- _Stated goal_
Copy out the material below line for line, starting with its first line and continuing through the line containing "15 h 00 min".

- _Entries shown_

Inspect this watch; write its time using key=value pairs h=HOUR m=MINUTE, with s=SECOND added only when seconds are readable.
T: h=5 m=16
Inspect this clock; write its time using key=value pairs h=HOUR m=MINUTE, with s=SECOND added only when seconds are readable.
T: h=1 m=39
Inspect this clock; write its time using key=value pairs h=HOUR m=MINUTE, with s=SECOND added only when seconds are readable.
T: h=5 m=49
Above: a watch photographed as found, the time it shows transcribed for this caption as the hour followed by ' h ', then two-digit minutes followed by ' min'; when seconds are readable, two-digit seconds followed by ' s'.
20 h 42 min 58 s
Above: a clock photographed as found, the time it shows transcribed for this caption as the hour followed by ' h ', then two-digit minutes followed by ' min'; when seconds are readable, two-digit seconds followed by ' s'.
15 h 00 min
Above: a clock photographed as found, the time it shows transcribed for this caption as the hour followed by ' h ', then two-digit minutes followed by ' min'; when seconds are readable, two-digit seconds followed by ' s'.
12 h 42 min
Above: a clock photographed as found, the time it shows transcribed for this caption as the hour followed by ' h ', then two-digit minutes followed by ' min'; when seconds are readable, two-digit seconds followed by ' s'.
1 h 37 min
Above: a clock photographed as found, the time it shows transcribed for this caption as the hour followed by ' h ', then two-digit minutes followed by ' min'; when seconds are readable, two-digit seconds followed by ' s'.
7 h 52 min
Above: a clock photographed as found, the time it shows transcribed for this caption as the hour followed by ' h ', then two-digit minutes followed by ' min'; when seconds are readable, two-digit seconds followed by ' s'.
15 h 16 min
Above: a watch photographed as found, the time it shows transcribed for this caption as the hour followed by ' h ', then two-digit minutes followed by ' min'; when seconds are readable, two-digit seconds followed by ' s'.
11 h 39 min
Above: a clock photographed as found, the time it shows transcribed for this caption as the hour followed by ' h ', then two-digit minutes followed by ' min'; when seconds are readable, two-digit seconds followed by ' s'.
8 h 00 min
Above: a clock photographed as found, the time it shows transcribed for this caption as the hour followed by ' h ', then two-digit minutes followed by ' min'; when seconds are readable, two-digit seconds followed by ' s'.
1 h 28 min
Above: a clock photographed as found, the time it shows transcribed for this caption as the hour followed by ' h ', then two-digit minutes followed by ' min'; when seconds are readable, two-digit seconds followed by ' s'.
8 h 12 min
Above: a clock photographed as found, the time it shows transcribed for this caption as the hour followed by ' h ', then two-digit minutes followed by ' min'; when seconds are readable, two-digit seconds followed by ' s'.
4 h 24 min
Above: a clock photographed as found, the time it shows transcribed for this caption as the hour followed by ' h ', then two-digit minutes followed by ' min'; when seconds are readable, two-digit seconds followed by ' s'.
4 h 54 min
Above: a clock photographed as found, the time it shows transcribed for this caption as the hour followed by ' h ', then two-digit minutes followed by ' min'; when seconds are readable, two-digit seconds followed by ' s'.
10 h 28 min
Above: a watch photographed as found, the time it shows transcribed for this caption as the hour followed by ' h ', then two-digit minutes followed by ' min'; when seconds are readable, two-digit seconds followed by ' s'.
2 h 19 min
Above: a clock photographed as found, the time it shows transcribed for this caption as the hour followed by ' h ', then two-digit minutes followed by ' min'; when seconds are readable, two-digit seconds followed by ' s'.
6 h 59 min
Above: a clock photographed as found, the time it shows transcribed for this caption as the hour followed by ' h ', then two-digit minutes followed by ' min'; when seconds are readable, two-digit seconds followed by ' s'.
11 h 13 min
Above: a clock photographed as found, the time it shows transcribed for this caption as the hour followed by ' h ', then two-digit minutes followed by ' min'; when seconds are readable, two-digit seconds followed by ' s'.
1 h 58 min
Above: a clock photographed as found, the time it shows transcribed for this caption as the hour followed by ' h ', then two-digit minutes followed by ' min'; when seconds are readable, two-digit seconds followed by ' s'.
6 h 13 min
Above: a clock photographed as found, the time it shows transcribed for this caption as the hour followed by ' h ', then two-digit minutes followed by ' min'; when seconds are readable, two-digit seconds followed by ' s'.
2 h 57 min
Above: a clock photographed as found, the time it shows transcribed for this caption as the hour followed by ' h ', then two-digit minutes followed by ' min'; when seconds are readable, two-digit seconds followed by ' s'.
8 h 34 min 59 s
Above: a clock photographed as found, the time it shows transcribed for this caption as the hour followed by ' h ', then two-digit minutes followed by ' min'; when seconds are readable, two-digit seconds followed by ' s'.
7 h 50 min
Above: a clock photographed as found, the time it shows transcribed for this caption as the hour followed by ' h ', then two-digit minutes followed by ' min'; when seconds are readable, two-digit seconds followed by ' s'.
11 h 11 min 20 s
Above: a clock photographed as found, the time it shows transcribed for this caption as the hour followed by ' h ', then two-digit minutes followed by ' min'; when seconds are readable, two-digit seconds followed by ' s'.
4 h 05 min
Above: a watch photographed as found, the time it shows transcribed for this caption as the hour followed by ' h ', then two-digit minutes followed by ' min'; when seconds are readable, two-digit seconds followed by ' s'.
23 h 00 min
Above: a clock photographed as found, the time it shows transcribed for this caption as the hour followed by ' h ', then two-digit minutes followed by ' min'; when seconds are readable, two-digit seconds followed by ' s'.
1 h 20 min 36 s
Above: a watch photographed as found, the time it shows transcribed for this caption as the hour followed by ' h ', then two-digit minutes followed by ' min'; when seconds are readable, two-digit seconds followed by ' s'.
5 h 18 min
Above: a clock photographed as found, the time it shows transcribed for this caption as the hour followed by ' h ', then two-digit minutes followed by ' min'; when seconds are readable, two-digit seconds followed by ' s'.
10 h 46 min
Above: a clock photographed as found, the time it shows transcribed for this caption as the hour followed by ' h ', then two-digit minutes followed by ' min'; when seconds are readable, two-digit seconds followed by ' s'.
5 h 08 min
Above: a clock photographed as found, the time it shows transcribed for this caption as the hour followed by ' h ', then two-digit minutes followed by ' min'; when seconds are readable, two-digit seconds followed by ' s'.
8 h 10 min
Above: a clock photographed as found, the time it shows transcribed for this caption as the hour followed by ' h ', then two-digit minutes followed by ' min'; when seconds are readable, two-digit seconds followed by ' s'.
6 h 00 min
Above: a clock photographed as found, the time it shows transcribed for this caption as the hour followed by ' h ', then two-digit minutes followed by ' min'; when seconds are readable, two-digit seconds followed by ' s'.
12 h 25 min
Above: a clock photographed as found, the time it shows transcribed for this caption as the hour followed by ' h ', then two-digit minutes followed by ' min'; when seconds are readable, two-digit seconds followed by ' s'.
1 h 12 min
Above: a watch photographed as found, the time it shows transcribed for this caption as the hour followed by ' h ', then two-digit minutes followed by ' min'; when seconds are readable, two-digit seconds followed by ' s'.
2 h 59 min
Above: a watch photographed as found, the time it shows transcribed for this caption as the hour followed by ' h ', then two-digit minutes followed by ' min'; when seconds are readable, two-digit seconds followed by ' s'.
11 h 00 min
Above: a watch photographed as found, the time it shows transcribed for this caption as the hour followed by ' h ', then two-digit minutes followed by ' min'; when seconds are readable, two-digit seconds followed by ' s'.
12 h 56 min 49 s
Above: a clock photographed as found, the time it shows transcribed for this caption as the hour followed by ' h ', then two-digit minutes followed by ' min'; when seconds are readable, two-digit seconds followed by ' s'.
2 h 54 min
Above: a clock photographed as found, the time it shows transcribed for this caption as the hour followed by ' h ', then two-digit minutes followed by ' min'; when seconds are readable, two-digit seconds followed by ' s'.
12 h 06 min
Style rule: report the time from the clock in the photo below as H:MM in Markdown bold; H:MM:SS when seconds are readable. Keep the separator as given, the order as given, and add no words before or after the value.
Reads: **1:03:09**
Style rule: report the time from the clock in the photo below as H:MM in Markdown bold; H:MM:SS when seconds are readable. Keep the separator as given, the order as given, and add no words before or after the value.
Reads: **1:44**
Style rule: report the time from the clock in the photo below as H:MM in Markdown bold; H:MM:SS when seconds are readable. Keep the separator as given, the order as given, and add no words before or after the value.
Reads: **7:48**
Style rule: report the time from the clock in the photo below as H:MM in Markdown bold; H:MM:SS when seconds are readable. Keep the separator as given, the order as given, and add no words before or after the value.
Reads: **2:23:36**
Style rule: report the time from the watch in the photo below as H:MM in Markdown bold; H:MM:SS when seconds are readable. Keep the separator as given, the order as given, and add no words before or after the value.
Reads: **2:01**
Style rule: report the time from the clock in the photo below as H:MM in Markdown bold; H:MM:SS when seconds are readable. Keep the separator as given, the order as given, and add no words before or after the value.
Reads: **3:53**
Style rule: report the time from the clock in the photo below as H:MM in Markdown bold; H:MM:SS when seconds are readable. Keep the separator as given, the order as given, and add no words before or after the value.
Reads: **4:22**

- _Task result_
Inspect this watch; write its time using key=value pairs h=HOUR m=MINUTE, with s=SECOND added only when seconds are readable.
T: h=5 m=16
Inspect this clock; write its time using key=value pairs h=HOUR m=MINUTE, with s=SECOND added only when seconds are readable.
T: h=1 m=39
Inspect this clock; write its time using key=value pairs h=HOUR m=MINUTE, with s=SECOND added only when seconds are readable.
T: h=5 m=49
Above: a watch photographed as found, the time it shows transcribed for this caption as the hour followed by ' h ', then two-digit minutes followed by ' min'; when seconds are readable, two-digit seconds followed by ' s'.
20 h 42 min 58 s
Above: a clock photographed as found, the time it shows transcribed for this caption as the hour followed by ' h ', then two-digit minutes followed by ' min'; when seconds are readable, two-digit seconds followed by ' s'.
15 h 00 min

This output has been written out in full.